前言:
很多站长,当网站数据量非常大的时候,对于整站搜索 ,难免觉得亚历山大,为什么呢?
简单来说你网站有几十条文章,或者几千条文章,还好说一些,如果网站有几千万篇文章呢?搭建自己的搜索引擎, 会不会很头疼?
再加上全文搜索,分词搜索,联想搜索,语义搜索, 这些功能实现起来,真是要费一番周折。还有选取数据库也是一种挑战,创建索引,优化查询语句,整个工序下来,人力物力,工作量确实挺大的!
正文:
说了这么多,就是为了说到 阿里云开放搜索,
先来看一下官方的介绍
开放搜索(OpenSearch)是解决用户结构化数据搜索需求的托管服务,支持数据结构、搜索排序、数据处理自由定制。 开放搜索为您的网站或应用程序提供简单、低成本、稳定、高效的搜索解决方案。
阿里云开放搜索OpenSearch是一款阿里巴巴自主研发的大规模分布式搜索引擎平台,该平台承载了淘宝、天猫、1688、神马搜索、口碑、菜鸟等搜索业务,通过OpenSearch云服务的方式,将阿里巴巴成熟的搜索技术共享给广大开发者。
搜索应用自由创建,动态修改将应用结构简单化、定制化,用户可以通过可视化界面,自由配置文档的字段及属性
多种接入方式,数据自动同步支持RDS、ODPS数据源无缝接入、API/SDK数据上传、界面上传等多种接入方式,数据自动同步和定时索引重建,省时省力!
支持多表,插件式数据处理通过简单操作即可完成多表join和数据处理,数据复杂应用再也不用担心享受不到开放的便捷了!

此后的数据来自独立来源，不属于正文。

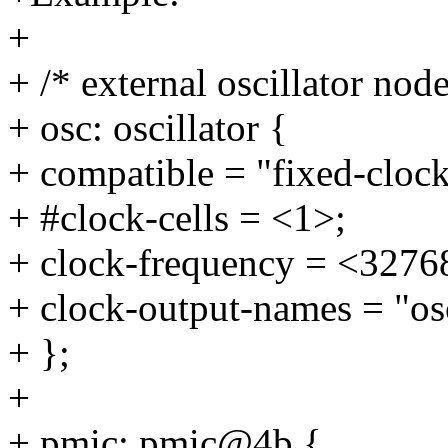
+
+ /* external oscillator node
+ osc: oscillator {
+ compatible = "fixed-clock
+ #clock-cells = <1>;
+ clock-frequency = <3276
+ clock-output-names = "os
+ };
+
+ pmic: pmic@4b {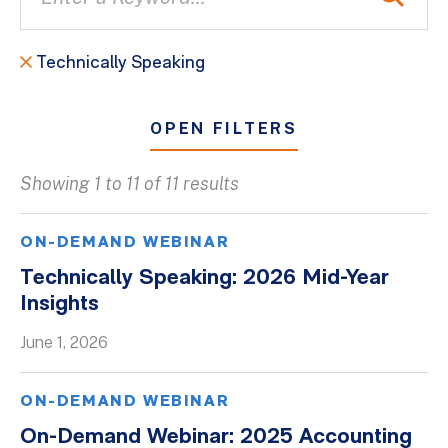
Technically Speaking
OPEN FILTERS
Showing 1 to 11 of 11 results
All
Blogs
ON-DEMAND WEBINAR
Client Success Stories
Technically Speaking: 2026 Mid-Year
Insights
Firm Culture
Firm News
June 1, 2026
On-Demand Webinars
ON-DEMAND WEBINAR
Podcasts
On-Demand Webinar: 2025 Accounting
Videos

搜索结果可定制支持两轮相关性排序定制,简单、灵活,加速产品效果迭代。
丰富的搜索结果调优功能设置,提升用户搜索体验拥有查询智能识别,自动提示,超强纠错、模糊搜索、拼音搜索等丰富产品功能
O2O应用已经涉及多个方面,如外卖、电影、旅行等,这类产品对搜索依赖比较重,除了显式用户搜索关键词外,还会根据业务场景根据搜索形成推荐页,有效做到千人千面的展现效果。主要搜索功能有关键词搜索、附近人、配送范围、营业时间、按距离排序、商家打散等。
配合阿里云RDS数据库或者ODPS数据源可以一键同步,步骤简直简单到爆!一个字 那就是爽
那么今天就来跟大家分享一下接入方法:
首先先去开通开放搜索:
如果前期只是测试, 建议你先使用标准版的入门型,价格比较便宜。一天也就2毛钱左右!
然后创建数据表:
创建索引:
然后就是导入测试数据了, 这里可以整理成json文件,本地上传.不过文件需要分隔,一次最大只能上传2M,每次最多上传1000条数据。那么100万数据 需要分1000次上传.上传python脚本如下:
#! /usr/bin/env python
#coding=utf-8
#json生成
#by http://tools.bugscaner.com/
import json
import md5,time,random,hmac,base64, copy
import urllib
from hashlib import sha1
import httplib
import hashlib
class V3Api:
URI_PREFIX = '/v3/openapi/apps/'
OS_PREFIX = 'OPENSEARCH'
VERB = 'POST'
#定义需推送到的应用表名,替换下面内容为数据需推送到应用中某个表名
TABLE_NAME = '换成自己创建的表'
#定义上传数据,将下面待上传数据替换为自己的数据
def __init__(self,body_json):
self.accesskey_id = '换成自己的'
self.accesskey_secret = '换成自己的'
# 下面host地址,替换为访问对应应用api地址,例如华东1区
self.address = 'opensearch-cn-qingdao.aliyuncs.com'
self.appname = 'ceshiyixia'
self.port = 80
self.body_json = body_json
def runPost(self):
query, header = self.buildQuery(app_name = self.appname,
access_key = self.accesskey_id,
secret = self.accesskey_secret,
http_header = {},
http_params = {})
print query
print header
conn = httplib.HTTPConnection(self.address, self.port)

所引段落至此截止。